O Regimento Interno e a discussão estéril
Há um cinismo recorrente e indisfarçável em alguns assuntos que envolvem a Câmara Municipal. O mais recente e em pelo menos dois atos, diz respeito à tramitação, criação e conclusão de Comissões Parlamentares de Inquérito (CPIs). O tema voltou à tona na semana passada, em função da tentativa de vereadores de criarem duas novas comissões para investigar o Daerp.
Em entrevista à TV Clube e no programa Café com o Presidente, da TV Câmara, o presidente Walter Gomes (PR) disse que há que se cumprir o Regimento Interno. Ainda bem. O tal regimento prevê que uma CPI ou uma Comissão Especial de Estudo (CEE) tem prazo de conclusão de 120 dias, podendo ser prorrogado.
Há algo de errado nesta história. Há CPI dormitando na Câmara há três anos. Tudo bem que haja a previsão de prorrogações, mas elas não podem ser assim intermináveis. Senão o Regimento Interno trabalha contra a principal função do vereador, que é fiscalizar o Executivo.
O Regimento Interno também prevê que apenas cinco CPIs podem tramitar ao mesmo tempo na Câmara. Como já existem cinco, outras a serem criadas precisam ser aprovadas pelo plenário da Casa.
É aí que a roda pega. Sem interesse em fiscalizar o Executivo, a base aliada emperra a aprovação. E se amanhã o prefeito for do partido que hoje é oposição a situação continua. Apenas se invertem os lados.
O presidente Walter Gomes disse que não pode interferir no trabalho dos vereadores para apressar a conclusão de CPIs.

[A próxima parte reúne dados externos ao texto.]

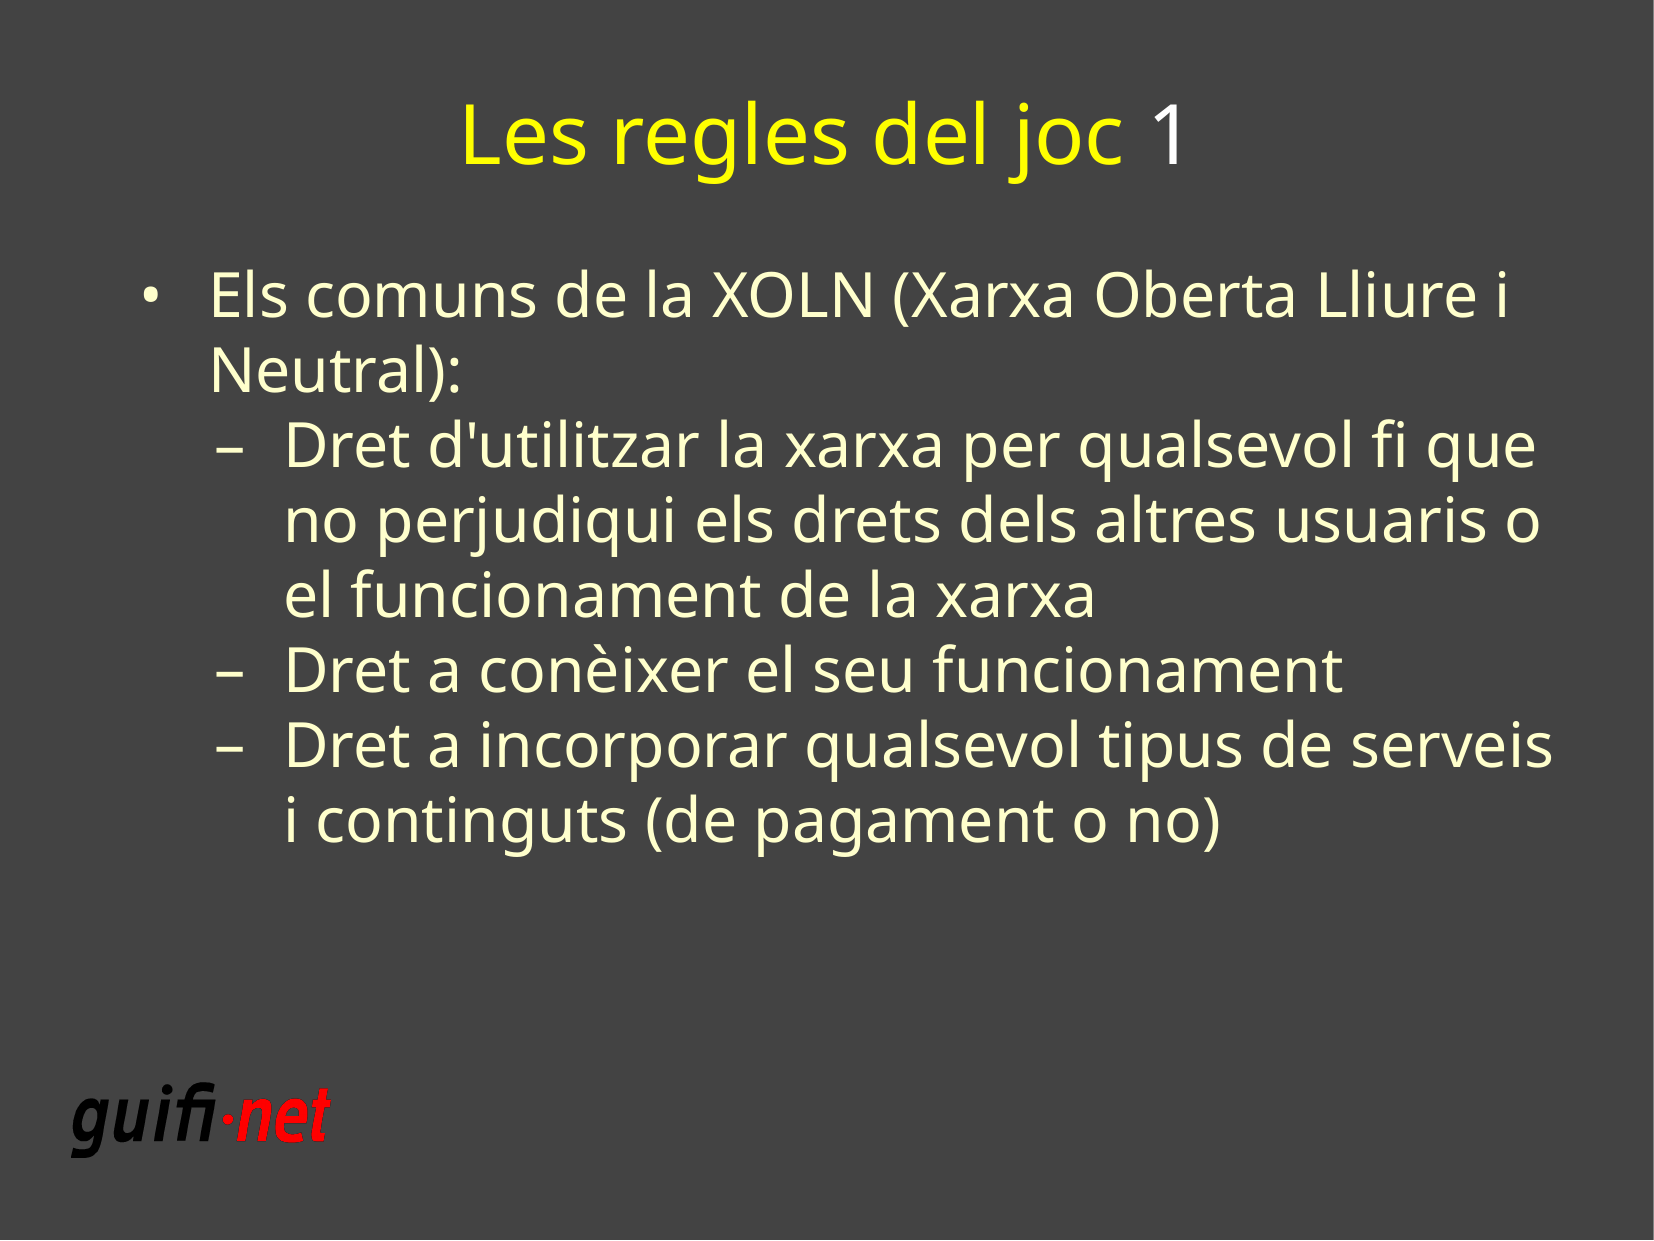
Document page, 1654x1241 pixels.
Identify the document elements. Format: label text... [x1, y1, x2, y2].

title Les regles del joc 1 [82, 49, 1571, 213]
picture [71, 1082, 331, 1158]
list Els comuns de la XOLN (Xarxa Oberta Lliure i Neutral): Dret d'utilitzar la xarxa per qualsevol fi que no perjudiqui els drets dels altres usuaris o el funcionament de la xarxa Dret a conèixer el seu funcionament Dret a incorporar qualsevol tipus de serveis i continguts (de pagament o no) [118, 248, 1571, 968]
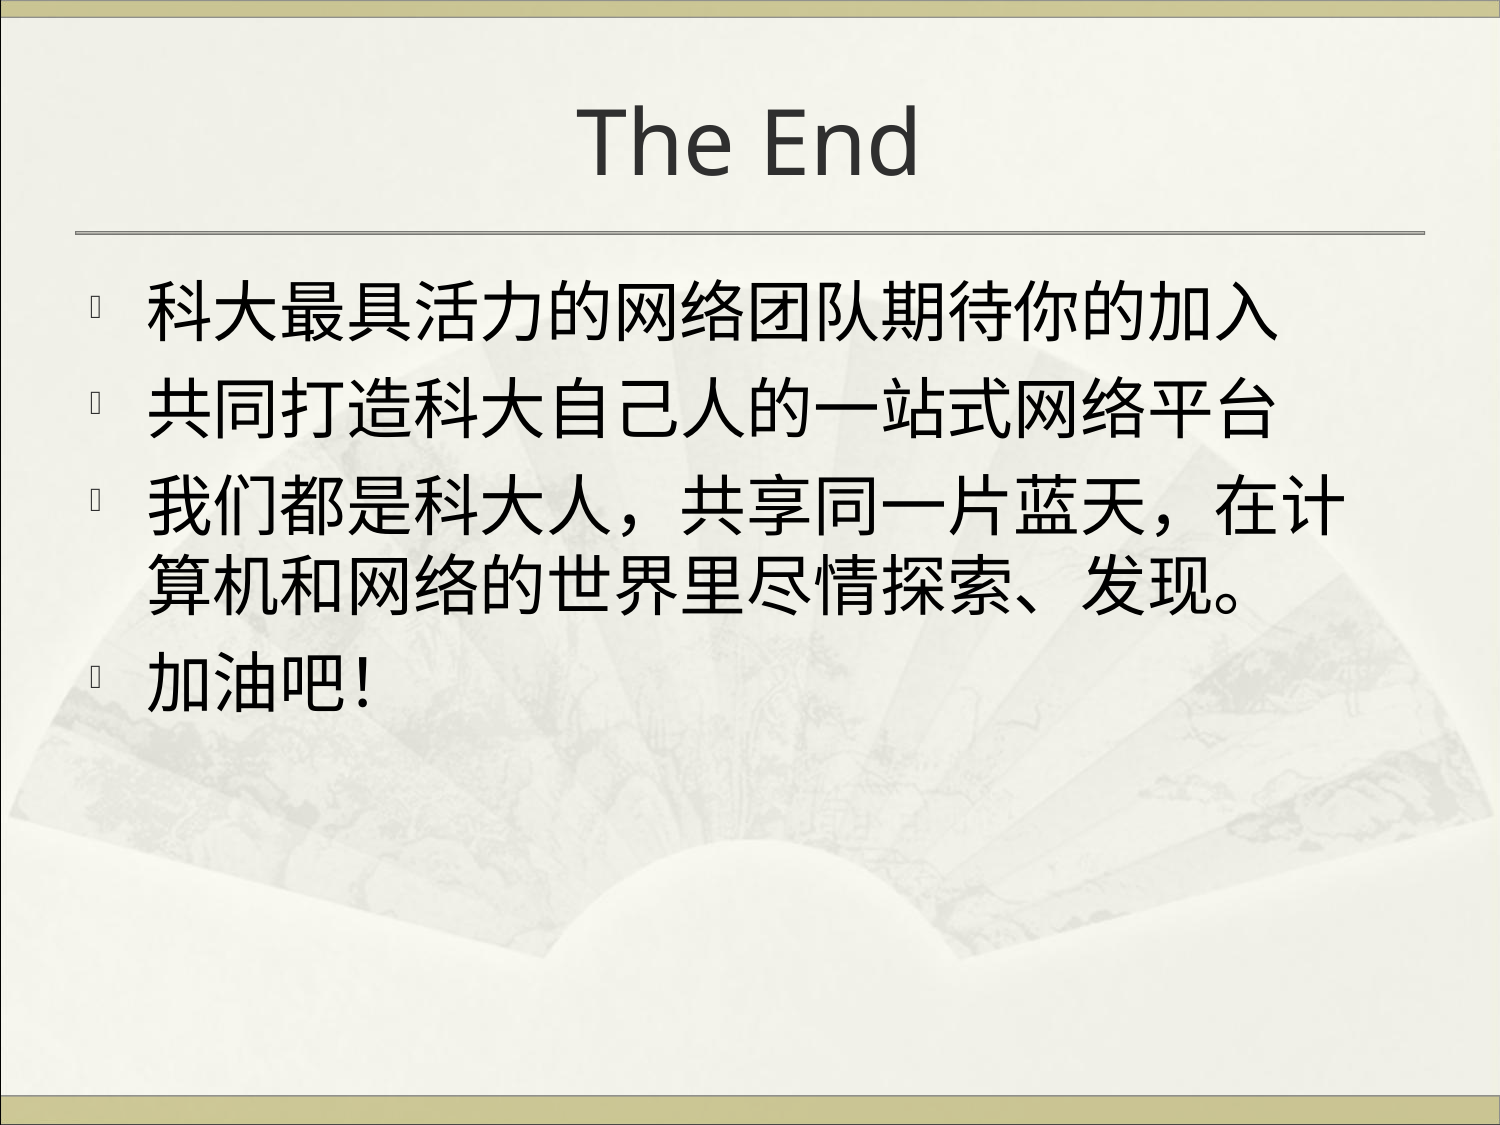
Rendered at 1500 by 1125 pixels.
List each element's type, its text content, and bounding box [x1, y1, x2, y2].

O republicano só não informou que duas CPIs que tramitam na Casa – a do Instituto de Previdência dos Municipiários (IPM), de 2013, e a da Cultura, do ano passado – foram propostas e presididas por ele, sem conclusão. Para não dizer sem depoimentos, sem reuniões dos membros.
Esse Regimento...
Pois nessa luta de defender o mínimo de fiscalização até o presidente da Comissão de Constituição e Justiça (CCJ) e ex-presidente da Câmara Cícero Gomes da Silva (PMDB) correu a defender o Regimento Interno, no programa Café com o Presidente.
“O documento é fundamentado na Constituição Federal e disciplina as atividades parlamentares”, diz Cícero. “Desrespeitá-lo remete às situações de golpe e regimes de exceção. É necessário que se cumpra o Regimento Interno e sua discussão deve ser para atualizá-lo”.
Aí é que entra o segundo ato de uma discussão pouco verdadeira. Cícero Gomes era ainda presidente da Casa, no ano passado, quando foi constituída uma CEE para discutir exatamente a atualização do Regimento Interno, proposta e presidida pelo vereador Beto Cangussú (PT).
A conclusão da CEE é um projeto de novo regimento protocolado na Casa em setembro do ano passado, sem ter merecido qualquer discussão quase um anodepois. Ninguém sabe porque o projeto não entra na pauta. Ou melhor, até sabe.A última promessa que Beto Cangussú teve da Presidência, segundo ele, era de que a proposta entraria em discussão em maio deste ano. Mas não ocorreu.
E por que falar de reforma do Regimento Interno agora. Para lembrar ao ex-presidente Cícero Gomes que o projeto já tira uma soneca na Câmara e para informar que se aprovado o projeto, as CEEs e CPIs continuam com prazo de 120 dias, mas prorrogáveis por apenas uma vez e com a apresentação de justificativa sólida e um relatório preliminar.
Então. É só atualizar o Regimento Interno para facilitar a fiscalização. Lembrando sempre que quem é situação hoje pode ser oposição amanhã. E vice versa.